Df1 (Polygon column is for the city boundaries)
City ID | City | County ID | County | State ID | State | geometry
12345 123 12 POLYGON (0.0,…..)
Df 2 (Polygon column is for the county boundaries)
County ID | County | State ID | State | geometry
475 47 POLYGON (0.0, …..)
Df 3 (Polygon column is for the State boundaries)
State ID | State | geometry
25 POLYGON (0.0, …..)
I want to create a tree like data structure in JSON format that looks like the following :
State 1 (ID, Name, Polygon(…))
├── County 1 (ID, Name, Polygon(…))
└── City 1 (ID, Name, Polygon(…))
└── County 2
└── City 1
└── City 2
└── City 3
State 2
├── County 1
└── City 1
└── County 2
└── City 1
Etc …
The goal is to be able to search any level of hierarchy and display the corresponding polygone , whether its of the city , the county or the state
What is the way to proceed? How to create nested values and structure the JSON format starting from pandas dataframe.
Is tree like data structure is the right one ? Should I create an adjacency list ? How ?
Many thanx
A tree like data structure can be created in JSON format using following code with Pandas:
import pandas as pd
import json
# Example DataFrames
df1 = pd.DataFrame({
'City ID': [12345],
'City': ['City 1'],
'County ID': [123],
'County': ['County 1'],
'State ID': [12],
'State': ['State 1'],
'geometry': ['POLYGON (0.0, …)']
})
df2 = pd.DataFrame({
'County ID': [123],
'County': ['County 1'],
'State ID': [12],
'State': ['State 1'],
'geometry': ['POLYGON (0.0, …)']
})
df3 = pd.DataFrame({
'State ID': [12],
'State': ['State 1'],
'geometry': ['POLYGON (0.0, …)']
})
# Step 1: Merge DataFrames
df_merged = df1.merge(df2, on=['County ID', 'State ID', 'State'], how='left').merge(df3, on=['State ID', 'State'], how='left')

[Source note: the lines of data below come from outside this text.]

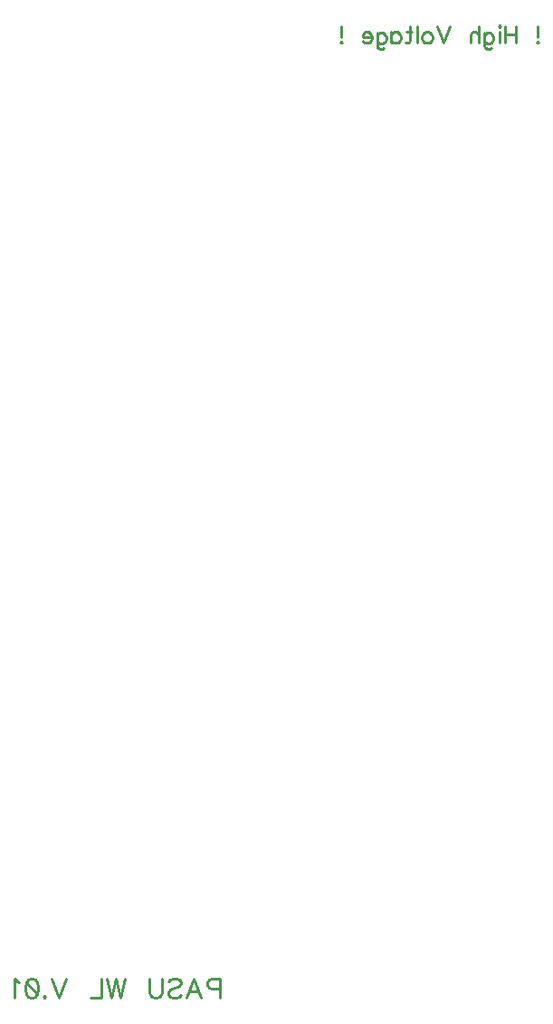
<source format=gbr>
G04 DipTrace 3.3.1.1*
G04 BottomSilk.gbr*
%MOIN*%
G04 #@! TF.FileFunction,Legend,Bot*
G04 #@! TF.Part,Single*
%ADD80C,0.010807*%
%ADD81C,0.009264*%
%FSLAX26Y26*%
G04*
G70*
G90*
G75*
G01*
G04 BotSilk*
%LPD*%
X1411442Y539426D2*
D80*
X1381264D1*
X1371283Y542753D1*
X1367878Y546158D1*
X1364551Y552812D1*
Y562872D1*
X1367878Y569526D1*
X1371283Y572931D1*
X1381264Y576258D1*
X1411442D1*
Y505922D1*
X1289313D2*
X1316163Y576258D1*
X1342936Y505922D1*
X1332877Y529367D2*
X1299373D1*
X1220808Y566199D2*
X1227462Y572931D1*
X1237521Y576258D1*
X1250908D1*
X1260967Y572931D1*
X1267699Y566199D1*
Y559544D1*
X1264294Y552812D1*
X1260967Y549485D1*
X1254312Y546158D1*
X1234194Y539426D1*
X1227462Y536099D1*
X1224135Y532694D1*
X1220808Y526040D1*
Y515981D1*
X1227462Y509326D1*
X1237521Y505922D1*
X1250908D1*
X1260967Y509326D1*
X1267699Y515981D1*
X1199193Y576258D2*
Y526040D1*
X1195866Y515981D1*
X1189134Y509326D1*
X1179075Y505922D1*
X1172420D1*
X1162361Y509326D1*
X1155629Y515981D1*
X1152302Y526040D1*
Y576258D1*
X1062646D2*
X1045855Y505922D1*
X1029142Y576258D1*
X1012428Y505922D1*
X995637Y576258D1*
X974022D2*
Y505922D1*
X933863D1*
X844207Y576258D2*
X817435Y505922D1*
X790662Y576258D1*
X765720Y512654D2*
X769047Y509249D1*
X765720Y505922D1*
X762315Y509249D1*
X765720Y512654D1*
X720582Y576180D2*
X730641Y572853D1*
X737373Y562794D1*
X740700Y546081D1*
Y536022D1*
X737373Y519308D1*
X730641Y509249D1*
X720582Y505922D1*
X713928D1*
X703869Y509249D1*
X697214Y519308D1*
X693810Y536022D1*
Y546081D1*
X697214Y562794D1*
X703869Y572853D1*
X713928Y576180D1*
X720582D1*
X697214Y562794D2*
X737373Y519308D1*
X672195Y562794D2*
X665463Y566199D1*
X655404Y576180D1*
Y505922D1*
X2581946Y4079583D2*
D81*
Y4039458D1*
Y4025132D2*
X2584864Y4022213D1*
X2581946Y4019362D1*
X2579094Y4022213D1*
X2581946Y4025132D1*
X2502246Y4079650D2*
Y4019362D1*
X2462054Y4079650D2*
Y4019362D1*
X2502246Y4050932D2*
X2462054D1*
X2443527Y4079650D2*
X2440675Y4076798D1*
X2437756Y4079650D1*
X2440675Y4082568D1*
X2443527Y4079650D1*
X2440675Y4059554D2*
Y4019362D1*
X2384807Y4056702D2*
Y4010740D1*
X2387659Y4002184D1*
X2390511Y3999266D1*
X2396281Y3996414D1*
X2404903D1*
X2410607Y3999266D1*
X2384807Y4048080D2*
X2390511Y4053783D1*
X2396281Y4056702D1*
X2404903D1*
X2410607Y4053783D1*
X2416377Y4048080D1*
X2419229Y4039458D1*
Y4033687D1*
X2416377Y4025132D1*
X2410607Y4019362D1*
X2404903Y4016510D1*
X2396281D1*
X2390511Y4019362D1*
X2384807Y4025132D1*
X2366280Y4079650D2*
Y4019362D1*
Y4048080D2*
X2357658Y4056702D1*
X2351888Y4059554D1*
X2343266D1*
X2337562Y4056702D1*
X2334710Y4048080D1*
Y4019362D1*
X2257862Y4079650D2*
X2234914Y4019362D1*
X2211966Y4079650D1*
X2179113Y4059554D2*
X2184817Y4056702D1*
X2190587Y4050932D1*
X2193439Y4042309D1*
Y4036606D1*
X2190587Y4027984D1*
X2184817Y4022280D1*
X2179113Y4019362D1*
X2170491D1*
X2164721Y4022280D1*
X2159017Y4027984D1*
X2156099Y4036606D1*
Y4042309D1*
X2159017Y4050932D1*
X2164721Y4056702D1*
X2170491Y4059554D1*
X2179113D1*
X2137572Y4079650D2*
Y4019362D1*
X2110423Y4079650D2*
Y4030836D1*
X2107571Y4022280D1*
X2101801Y4019362D1*
X2096097D1*
X2119045Y4059554D2*
X2098949D1*
X2043148D2*
Y4019362D1*
Y4050932D2*
X2048852Y4056702D1*
X2054622Y4059554D1*
X2063178D1*
X2068948Y4056702D1*
X2074652Y4050932D1*
X2077570Y4042309D1*
Y4036606D1*
X2074652Y4027984D1*
X2068948Y4022280D1*
X2063178Y4019362D1*
X2054622D1*
X2048852Y4022280D1*
X2043148Y4027984D1*
X1990199Y4056702D2*
Y4010740D1*
X1993051Y4002184D1*
X1995903Y3999266D1*
X2001673Y3996414D1*
X2010295D1*
X2015999Y3999266D1*
X1990199Y4048080D2*
X1995903Y4053783D1*
X2001673Y4056702D1*
X2010295D1*
X2015999Y4053783D1*
X2021769Y4048080D1*
X2024621Y4039458D1*
Y4033687D1*
X2021769Y4025132D1*
X2015999Y4019362D1*
X2010295Y4016510D1*
X2001673D1*
X1995903Y4019362D1*
X1990199Y4025132D1*
X1971672Y4042309D2*
X1937250D1*
Y4048080D1*
X1940102Y4053850D1*
X1942954Y4056702D1*
X1948724Y4059554D1*
X1957346D1*
X1963050Y4056702D1*
X1968820Y4050932D1*
X1971672Y4042309D1*
Y4036606D1*
X1968820Y4027984D1*
X1963050Y4022280D1*
X1957346Y4019362D1*
X1948724D1*
X1942954Y4022280D1*
X1937250Y4027984D1*
X1857484Y4079583D2*
Y4039458D1*
Y4025132D2*
X1860402Y4022213D1*
X1857484Y4019362D1*
X1854632Y4022213D1*
X1857484Y4025132D1*
M02*

</source>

# Step 2: Build nested dictionary representing the tree structure
tree_dict = {}
for _, row in df_merged.iterrows():
state_id = row['State ID']
state_name = row['State']
county_id = row['County ID']
county_name = row['County']
city_id = row['City ID']
city_name = row['City']
polygon = row['geometry']
# Add state to the tree dictionary if it doesn't exist
if state_id not in tree_dict:
tree_dict[state_id] = {
'ID': state_id,
'Name': state_name,
'Polygon': polygon,
'Counties': {}
}
# Add county to the tree dictionary if it doesn't exist
if county_id not in tree_dict[state_id]['Counties']:
tree_dict[state_id]['Counties'][county_id] = {
'ID': county_id,
'Name': county_name,
'Polygon': polygon,
'Cities': {}
}
# Add city to the tree dictionary
tree_dict[state_id]['Counties'][county_id]['Cities'][city_id] = {
'ID': city_id,
'Name': city_name,
'Polygon': polygon
}
# Step 3: Convert nested dictionary to JSON format
json_data = json.dumps(tree_dict, indent=4)
# Print the JSON data
print(json_data)
This code merges the given DataFrames based on the shared ID columns (City ID, County ID, State ID) to create a unified DataFrame. It then builds a nested dictionary structure representing the tree hierarchy, starting from the state level down to the city level. Finally, it converts the nested dictionary into JSON format using the json.dumps() function.
The resulting JSON structure follows the desired tree-like format, where states have nested counties, and counties have nested cities. Each level of the tree contains the relevant ID, Name, and Polygon information.